Poderia gastar aqui alguns parágrafos a descrever a minha situação, mas, caso Vossa Excelência considere importante conhecê-la pormenorizadamente, remeto para uma página na internet, que elaborei a muito custo, com o apoio da família e amigos: www.saoveiga.com
De um modo geral, não tenho grandes razões de queixa do Serviço de Neurologia do Hospital da Universidade de Coimbra, mas não posso deixar de constatar que estão de facto muito atrasados e com graves carências no que diz respeito ao acompanhamento de doentes que têm esclerose lateral amiotrófica – doença do nervo motor – ELA.
Num país como o nosso, em que são poucas as iniciativas associativas dos cidadãos, e em que a administração pública apoia de forma deficiente estas associações, seria de esperar que a própria administração fizesse todo um trabalho de apoio aos doentes, indo para além das simples consulta e medicação, nomeadamente no aconselhamento de soluções para o bem estar dos doentes nas suas casas, ou promovendo a sua mobilidade, para não os confinar às suas casas e permitindo-lhes uma vida o mais normal possível.

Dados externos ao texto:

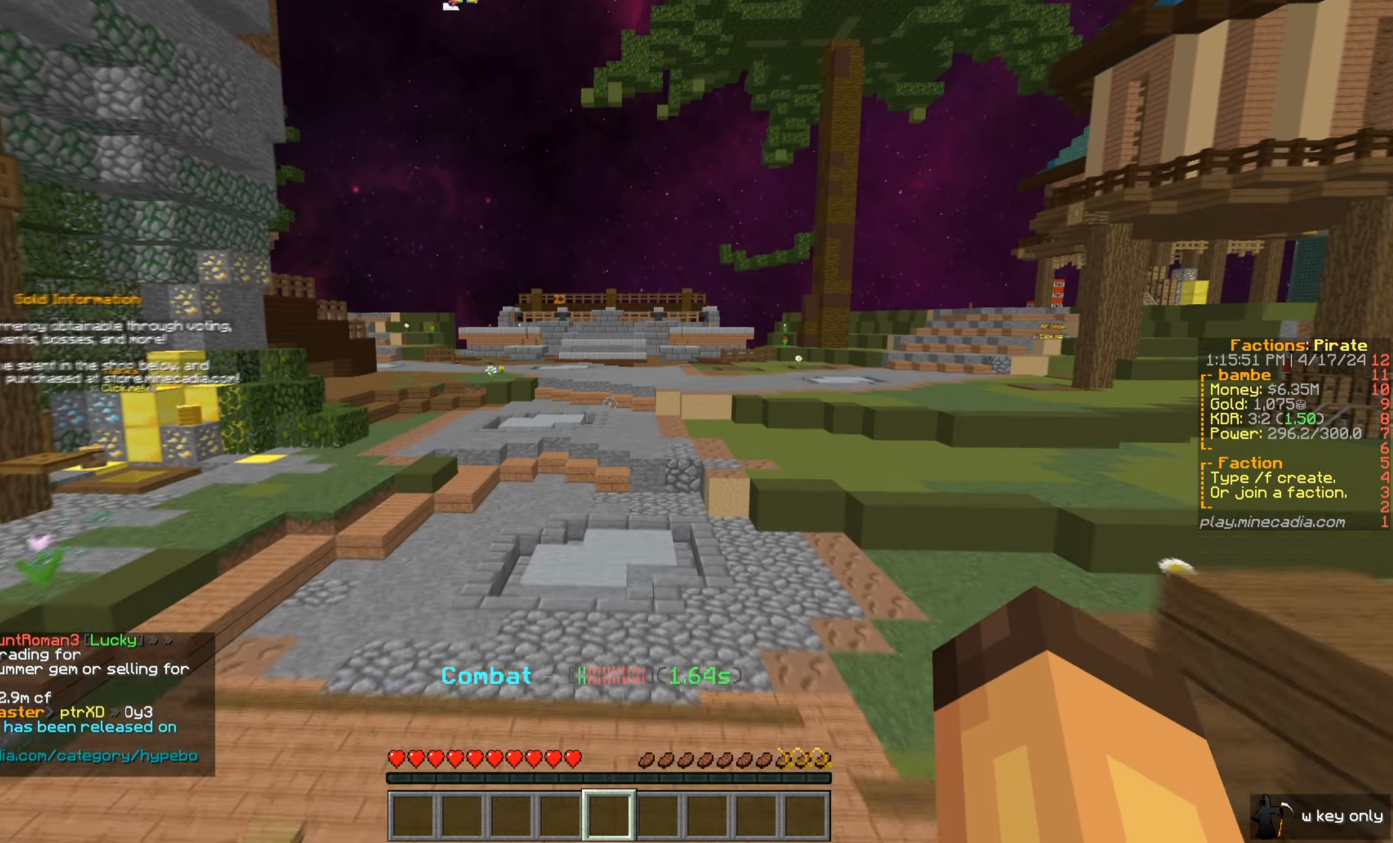
{"keys": ["w"], "mouse": [], "events": []}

Sendo a ELA uma doença que evolui gradualmente, dependendo de cada caso a sua maior ou menor afectação dos movimentos, da respiração e da deglutição de alimentos, fui tendo vários problemas para resolver, várias adaptações que foram feitas em habitações, tendo neste aspecto tido muito poucas indicações técnicas, terapêuticas ou de reabilitação, por parte de qualquer serviço do Hospital da Universidade de Coimbra - HUC, para além de umas talas, um colar de apoio do pescoço e um aparelho de ajuda à respiração, um BiPAP (Bilevel Positive Airway Pressure).
Ø Foi através da pesquisa na internet, e imagino que poucos serão os pacientes que a este meio têm acesso, em sítios de associações e empresas de outros países, que descobri muitas pistas e soluções para questões de ordem prática, muitas vezes sendo amigos meus a fazerem o aconselhamento, principalmente, antes de me oferecerem o meu computador portátil.

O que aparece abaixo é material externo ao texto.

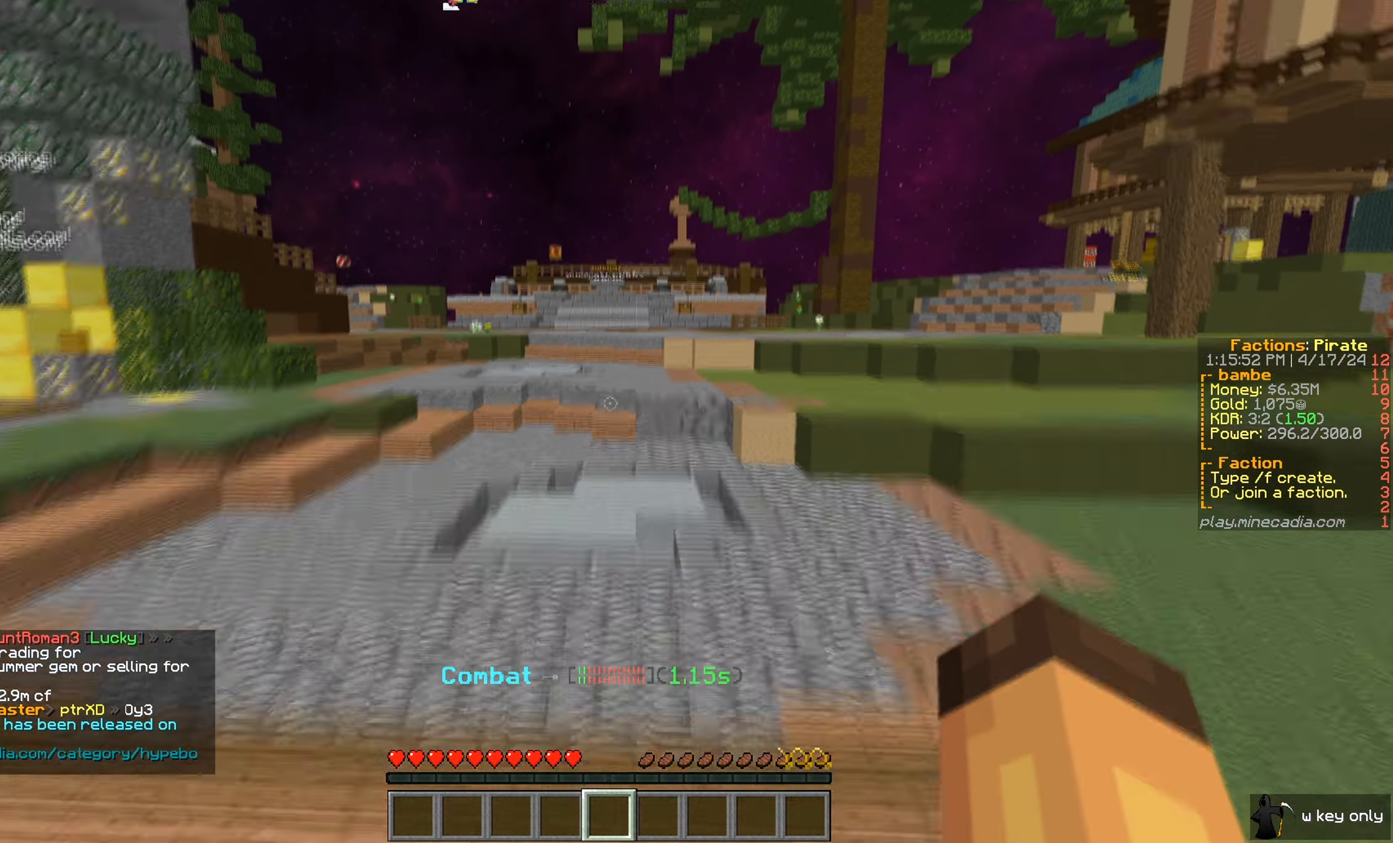
{"keys": ["w"], "mouse": [], "events": []}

Ø Foi assim que adquiri um colchão pneumático de pressão variável, que permitiu que o meu sono passasse de um sono, inqualificável de tão torturante, interrompido de duas em duas horas, para que alguém me mudasse de posição, para sonos de uma média de 4-5 horas seguidas, sem acordar, e sem ter que acordar ninguém para me virar.
Ø Foi através da internet que adquiri, em Barcelona, www.bj-adaptaciones.com , o equipamento informático que me permite estar, neste momento, a escrever este ofício, por 100 euros, depois de muito procurar e de ter, inclusivamente, pago a um técnico-terapeuta(?) de outra instituição pública, bem conhecida, para um aconselhamento, que me disse que a solução custaria 1.500 euros e era fornecida por www.anditec.pt , empresa de que era representante, que me fez uma demonstração de produto, nada técnica, e cujo orçamento tenho em minha posse, facto este que denuncio no meu site.

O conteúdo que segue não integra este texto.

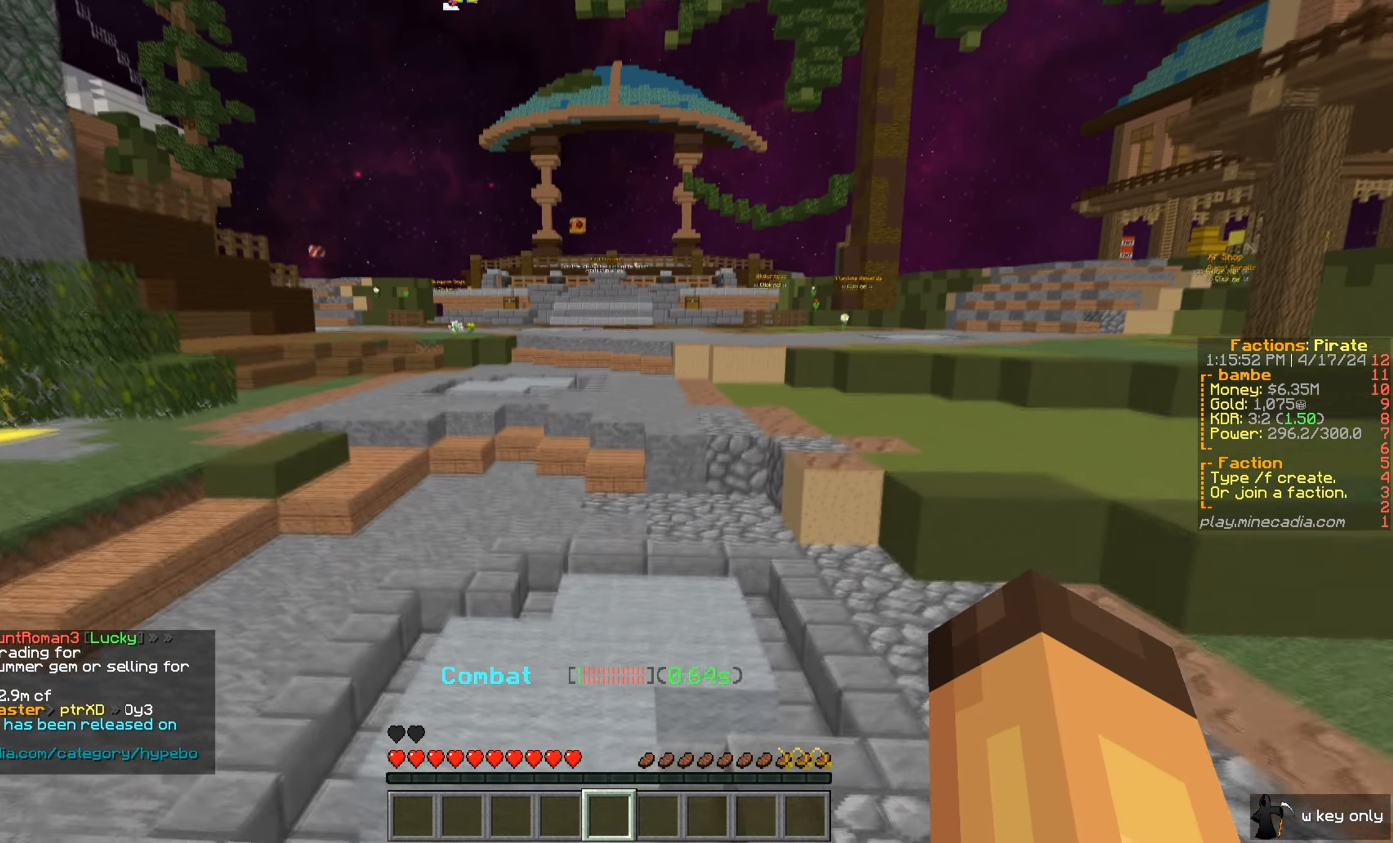
{"keys": ["w"], "mouse": [], "events": []}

Ø Contactei até a Fundação PT, que anda igualmente a vender um software bem acima do seu custo real, dizendo que faz um grande desconto.
Ø Foi através da internet que consegui comprar, em Espanha, uma “silla de ruedas” - www.laortopedia.com bem adaptada à minha situação, especialmente concebida e indicada, para a minha doença, pois em Portugal não haviam, nem preços razoáveis, nem aconselhamento técnico, nem um atendimento decente, conforme um caso que se passou com a empresa Alartécnica – www.alartecnica.com , cujo enredo mais parece de um filme e que, por tão bizarro e difícil de contar em poucas palavras, não vou incluir neste ofício.
Durante alguns anos fui funcionária pública e, dando o meu melhor dentro da minha vocação, infelizmente conheço bem alguns casos em que funcionários públicos e empresas com ligações à administração, apenas vêem o lucro financeiro e os esquemas de relações comerciais pouco claras como seu objectivo, deixando para trás um serviço de satisfação das necessidades ou direitos dos utentes ou clientes.
E espero que Vossa Excelência possa actuar no caso, que depois destes considerandos, que procuram referenciar a minha situação actual, vou passar a descrever pormenorizadamente neste ofício.
Já há alguns anos, no HUC, por indicação do Serviço de Neurologia, fui internada no Serviço de Pneumologia, onde me foi diagnosticada uma insuficiência respiratória, derivada da degradação muscular ao nível do tórax. Em princípio foi indicada uma máquina de apoio respiratório, um compressor de pressão ajustável, denominado BiPAP, para utilizar por algumas horas. Passada a respectiva prescrição, foi-me indicada a empresa Vital Aire.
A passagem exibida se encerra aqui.